AnyTask vs Things 3
Things 3 is a well-known Apple task manager built around its own GTD-flavored methodology, sold as separate paid apps for each platform. AnyTask is a simpler Things 3 alternative for people who want a calm Apple-native task app without committing to a system, with shared lists, photos on tasks, and a faster capture-then-triage flow.
Things 3 only pays off if you fully adopt its Areas / Projects / Today / Anytime / Someday structure. Most people don't. AnyTask gives you the same Apple-native feel without the methodology — with shared lists, photos on tasks, and a Sort mode designed for the way real life actually generates tasks.
What Things 3 is built for
Things 3 has its audience: GTD-minded power users who think in Projects and Areas, and who are willing to maintain that structure every day. The interactions are polished and the hierarchy (Areas → Projects → Headings → To-dos, with Today/Anytime/Someday/Upcoming views) is powerful if you commit to it. The catch is that "if."
Where most people bounce off it
- You have to buy in to the system. Things' value is highest when you set up Areas, Projects, and use Today/Anytime/Someday properly. Half-using it feels worse than not using it.
- Three separate apps. Things 3 is sold as separate apps for iPhone, iPad, and Mac.
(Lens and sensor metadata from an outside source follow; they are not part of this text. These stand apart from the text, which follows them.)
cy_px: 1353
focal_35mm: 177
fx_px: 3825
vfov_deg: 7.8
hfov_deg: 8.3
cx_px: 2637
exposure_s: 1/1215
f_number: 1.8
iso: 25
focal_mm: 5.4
- Quick capture takes more steps than it should. The Magic Plus button is great, but there's no "dump now, sort later" mode the way AnyTask's Sort mode works.
- Updates are slow. Things 3 has been "Things 3" for a long time. That's stability — but also less momentum than newer apps.
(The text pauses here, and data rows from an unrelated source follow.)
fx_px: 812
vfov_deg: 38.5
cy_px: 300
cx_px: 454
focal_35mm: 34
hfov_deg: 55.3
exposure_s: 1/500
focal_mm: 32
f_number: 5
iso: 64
What AnyTask does differently
AnyTask sits closer to Apple Reminders in spirit than to Things. There are no Areas, no Projects, no Today/Anytime/Someday split — just lists, tasks, and a Sort mode for when you need to triage a pile of incoming thoughts.
No methodology to learn
Lists, subtasks, due dates, recurring schedules. That's it. The app gets out of your way instead of asking you to organize your life into its conceptual model.
The "Any" inbox, the "+Task" widget, and Sort mode
AnyTask ships with an always-present inbox-style list called Any, plus a lock-screen widget called +Task that opens the app straight into Any with the text field focused. From lock screen to typed task in one tap. Later, you open Sort mode (or just drag and drop) and move each item into the right list in batch. Designed specifically for the moment when you have ten things in your head and don't want to think about which list each one belongs to.
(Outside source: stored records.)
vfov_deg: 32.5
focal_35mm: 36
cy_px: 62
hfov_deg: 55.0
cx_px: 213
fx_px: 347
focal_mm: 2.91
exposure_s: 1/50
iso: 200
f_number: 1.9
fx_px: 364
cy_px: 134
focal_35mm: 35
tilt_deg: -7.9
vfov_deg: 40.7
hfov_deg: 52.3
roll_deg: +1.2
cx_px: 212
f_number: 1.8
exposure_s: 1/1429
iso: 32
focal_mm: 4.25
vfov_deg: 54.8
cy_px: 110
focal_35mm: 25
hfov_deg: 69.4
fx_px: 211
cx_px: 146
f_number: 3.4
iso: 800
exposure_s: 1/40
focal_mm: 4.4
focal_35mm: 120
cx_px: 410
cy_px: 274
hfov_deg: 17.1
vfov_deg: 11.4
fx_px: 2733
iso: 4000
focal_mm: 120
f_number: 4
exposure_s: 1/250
Rich tasks and calendar sync
Photos, links, subtasks, recurring rules, and Apple Calendar integration so your scheduled tasks show up alongside your meetings.
Side by side
| Feature | AnyTask | Things 3 |
|---|---|---|
| Methodology | None — lists & tasks | GTD-inspired (Areas/Projects/Today/Anytime/Someday) |
| Triage / sort mode | Yes — Sort mode | Inbox view (no batch sort UI) |
| Inline natural-language dates | Yes — "Tuesday @2pm" | Yes |
| Custom list colors & icons | Yes | Limited |
| Photos on tasks | Yes | No |
| Shared lists | Yes (iCloud) | No |
| Recurring tasks | Daily/weekly/monthly/custom | Yes (powerful) |
| Apple Calendar sync | Yes | Calendar events shown read-only |
| Widgets | Home & lock screen | Home screen |
| Platforms | iPhone, iPad, Mac | iPhone, iPad, Mac, Watch, Vision |
AnyTask is the better choice for most people
If you want a task app that feels like "Apple Reminders, but with the features it should have had" — shared lists, photos and links on tasks, customizable list visuals, a fast capture-then-triage flow — AnyTask is built for that. It's a calmer experience and a fraction of the cost.
The only audience that should still consider Things 3 is the GTD-committed power user who already thinks in Projects and Areas and doesn't share lists with anyone.